For game artwork and sprites from various retro consoles try checking out the below resources. As recommended by OhGodItsBroken. The sites are organized by either console or series. Better for If you have a topic in mind rather than general browsing.

Cleaning them
The below tools work for all images not just anime. Since Ai is improving everywhere there are tons of free easy to use tools to assisst in image cleanup.

By Hand-
If its a super simple thing like a single line out of place or you need to remove a white border just do it by hand. For your by hand projects I suggest Gimp its a good paint tool it's free and has a wide variety of features to help you. You can also always try using gimp combined with stable diffusion itself as well and a good tutorial on this is linked below.

Infinite use no questions-
Image cleaner experte, is a ai image object remover. All you need to do is highlight and the section will blend into the rest of the image removing whatever was there initially. It's free and keeps original resolution, an amazing tool honestly. A bulk image flipper thats free and online is pinetools it also is super easy to use. If you have a lot of the same size image and need to crop them (for example to remove a banner) a good site for mass cropping is birme just enter the size of the pic without the banner and it can easily clean your images for you.

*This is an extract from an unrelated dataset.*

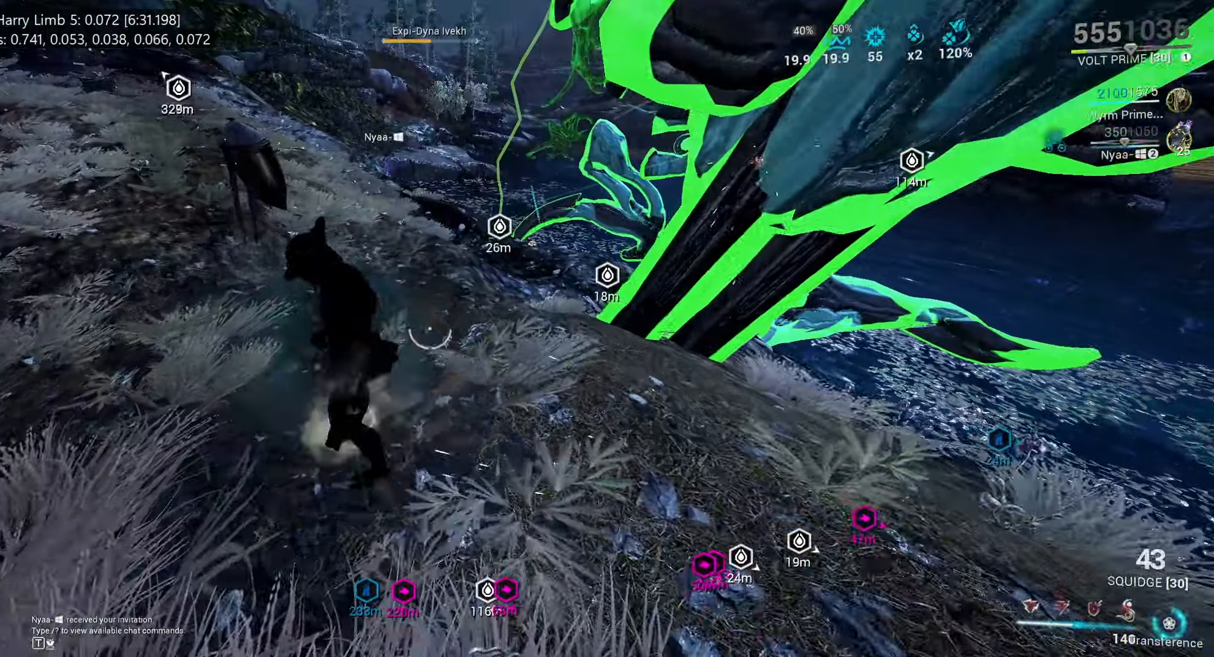
{"keys": ["shift_l", "w"], "mouse": ["mb5"], "events": [[50, "e", "up"], [283, "ctrl_l", "down"], [316, "mouse_mb5", "down"], [400, "ctrl_l", "up"]]}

Infinite use some questions-
Okay this refers to sites like imgupscaler, imglarger, and watermarkremover. These tools are also good but need some finagling. The two main rules are use them in incognito and remove cookies from the page, I'll explain why and how. These sites are only temporarily free so if you want to use them on your entire dataset you simply make it seem as if its your first time every time. Go to the site in incognito and once done before the little lock in the search bar, click cookies and site data and delete all the cookies then you can use the site again (open article image in a new tab for a view of this). As for how to use them I suggest the following order: watermarkremover (removes watermarks), imglarger (removes image noise), and finally imgupscaler (increases resolution of the image (makes it bigger)).

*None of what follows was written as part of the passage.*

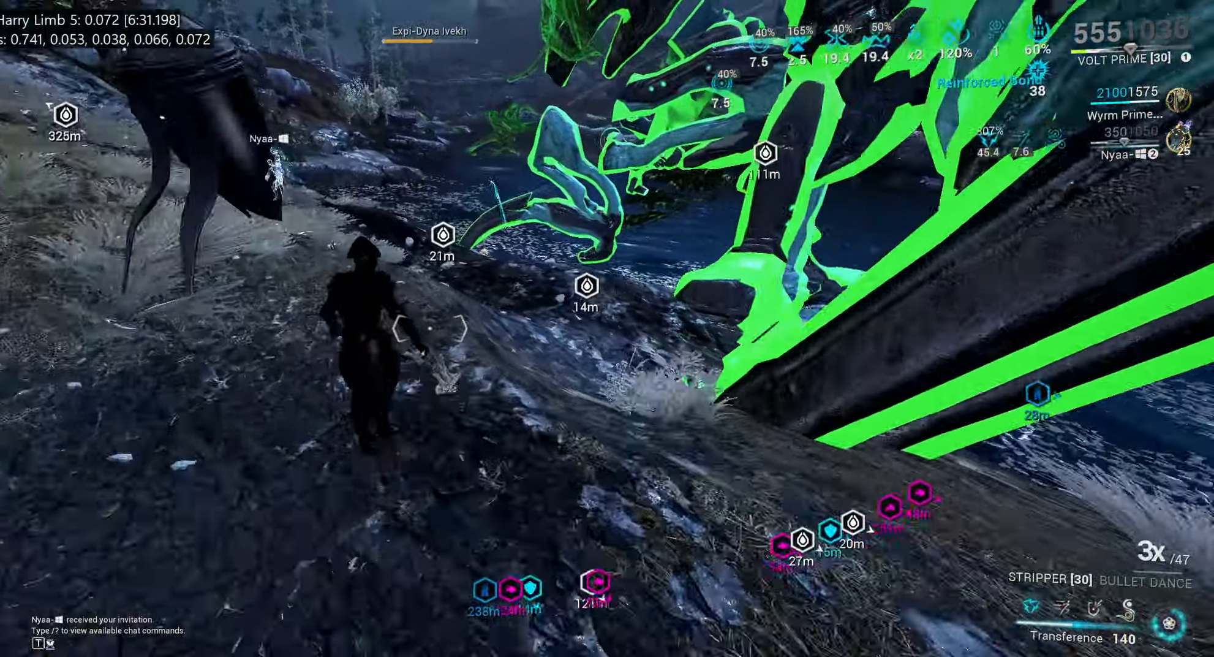
{"keys": ["w"], "mouse": ["mb5"], "events": [[200, "shift_l", "up"]]}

Tagging is long and it's tedious but I personally recommend the extension below, its capable of doing bulk and easy to use. Personally I suggest using it's "wd14-convnextv2-v2-git" model from the drop down also I recommend to turn on escape brackets for your settings. When using the negative tagger remember to put the underscore since thats how all tags are originally ex: "long_hair". Positive prompts on the other hand can be tagged normally though ex: "long hair". This extensions is made to add to your sd setup through the extension tab.
GitHub - toriato/stable-diffusion-webui-wd14-tagger: Labeling extension for Automatic1111's Web UI
Hopefully this assist in your future data sets, any questions be sure to mention in the comments.